The point is that using what you know will always yield correct answers — eventually.
A similar procedure can be used to determine the mass of a wire in the shape of the curve $C$ if one knows the linear mass density $\lambda$ (mass per unit length). In this case, the mass of a small piece of the wire is $\lambda\,ds$, so the integral becomes $$m = \Lint \lambda \, ds$$
Another standard application of this type of line integral is to find the {\it center of mass} of a wire. This is done by averaging the values of the coordinates, weighted by the density $\lambda$ as follows: $$\bar{x} = {1\over m} \Lint x\lambda \, ds$$ where $m$ was defined earlier in the lesson. Similar formulas hold for $\bar{y}$ and $\bar{z}$; the center of mass is then the point $(\bar{x},\bar{y},\bar{z})$.
In a “use what you know” strategy, you may not be sure when to stop! A common error is to substitute for $dy$ in terms of $dx$ in $d\rr$, but to forget to substitute for $y$ in terms of $x$ in $\FF$. The rule of thumb is that you shouldn't start integrating until you have the integral in terms of a single parameter — including correctly determining the limits in terms of that parameter. Curves are one-dimensional!
Here is another example. Suppose you want to integrate $\DS\Lint\FF\cdot d\rr$, where $\FF=y\,\ii$, and $C$ is the line segment from $(1,0)$ to $(0,-1)$. Start with expression (1) of Section 2 for $d\rr$. What do you know? Well, the slope of the line segment is clearly $+1$, and its $y$-intercept is $-1$, so the equation of the line is $y=x-1$. Taking the differential of both sides, $dy=dx$, so that $d\rr=dx\,\ii+dx\,\jj$. Finally, note that $x$ runs from 1 to 0! Thus, $$\Lint\FF\cdot d\rr = \int_1^0 (x-1)\,\ii \cdot (\ii+\jj)\>dx = \int_1^0 (x-1) \,dx = \left( { x^2\over2} - x \right) \Bigg|_1^0 = {1\over2} $$ Yes, of course, this particular curve is easy to parameterize, but this is not always the case. Note also how easy it was to get the limits right, and thus get the correct sign, simply by always starting with expression (1) of Section 2 for $d\rr$, and integrating from your starting point to your final point.

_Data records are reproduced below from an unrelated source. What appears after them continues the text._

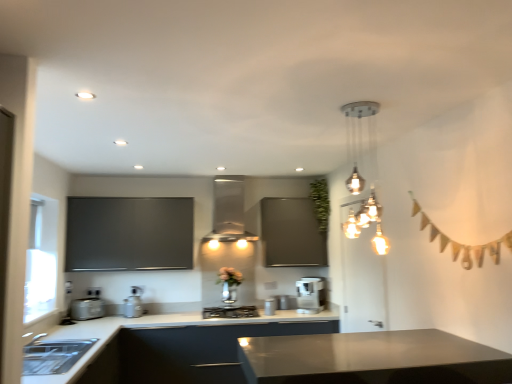
Identify the location of blank space situated above green leafy plant at upper center (from a real-world perspective). (314, 174).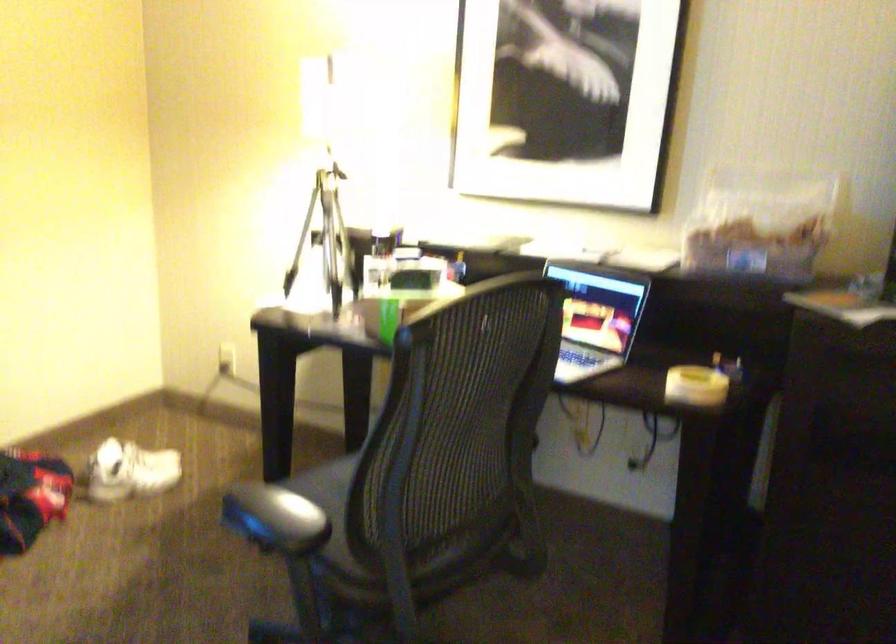
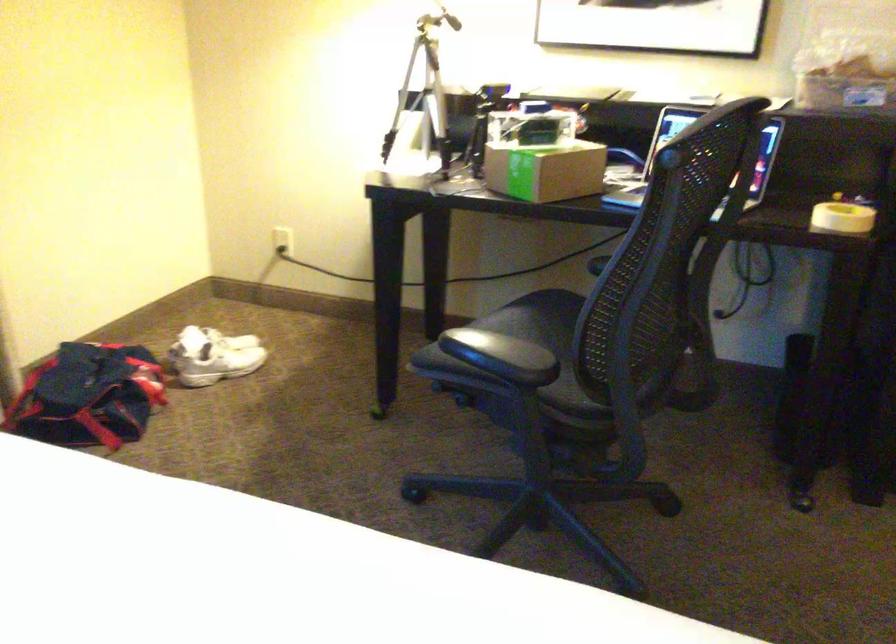
Find the pixel in the second image that matches the point at 687,391 in the first image.

(841, 216)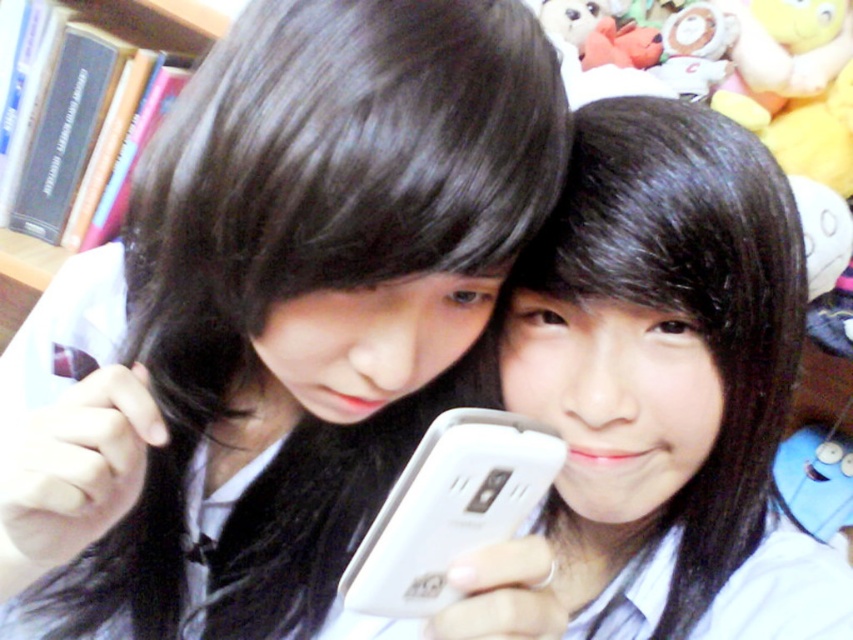
Who is more forward, (x=604, y=257) or (x=440, y=481)?

Positioned in front is point (x=440, y=481).

Can you confirm if white matte phone at center is bigger than white plastic smartphone at center?

Indeed, white matte phone at center has a larger size compared to white plastic smartphone at center.

I want to click on white matte phone at center, so click(x=668, y=378).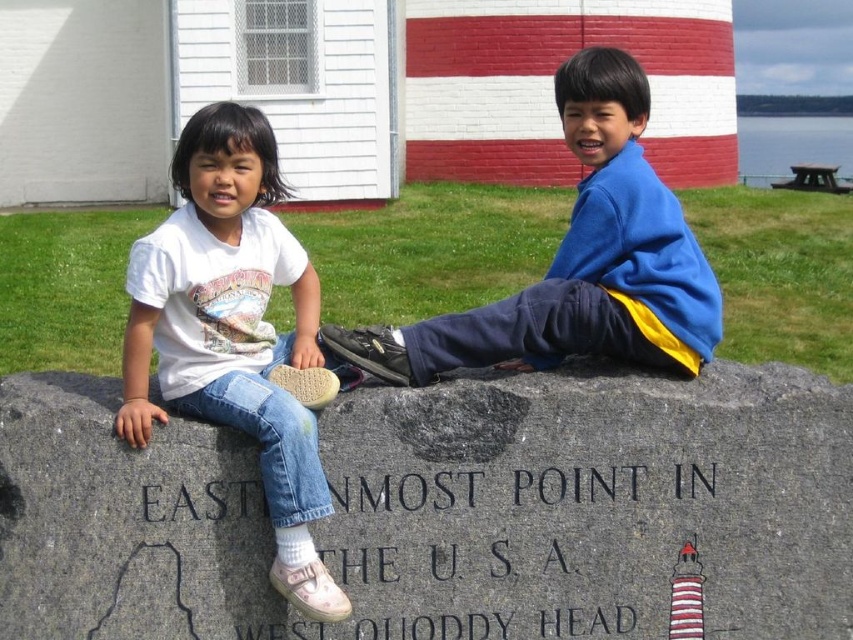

This is important: Vector line integrals of the form $\DS\Lint\FF\cdot d\rr$ are directed integrals; the sign of the answer depends on which way you traverse the curve. You will obtain the correct sign automatically if you integrate from the beginning point to the final point, without putting in any artificial signs. As in the last example, this may result in an integral which goes from a larger value of the integration variable to a smaller one.
This is not the case for line integrals with respect to arclength. Since $ds=|d\rr|$, such integrals do not depend on which way the curve is traversed. Standard examples are arclength and mass, which must be positive! Other times you may have to think about it to get the sign right; the total charge on a wire could be positive or negative. One way to keep this straight is to remember that $ds=|d\rr|$, which has an absolute value in it, which requires care with signs.
We summarize this discussion by writing $$\Int_{-C} f \, ds = + \Lint f \, ds \qquad\hbox{but}\qquad \Int_{-C} \FF\cdot d\rr = - \Lint \FF\cdot d\rr $$ where $-C$ denotes the reversed curve. You will always get the sign right for vector line integrals if you are careful to put the limits in correctly (from starting point to ending point), whereas you may have to think about signs for the scalar line integrals.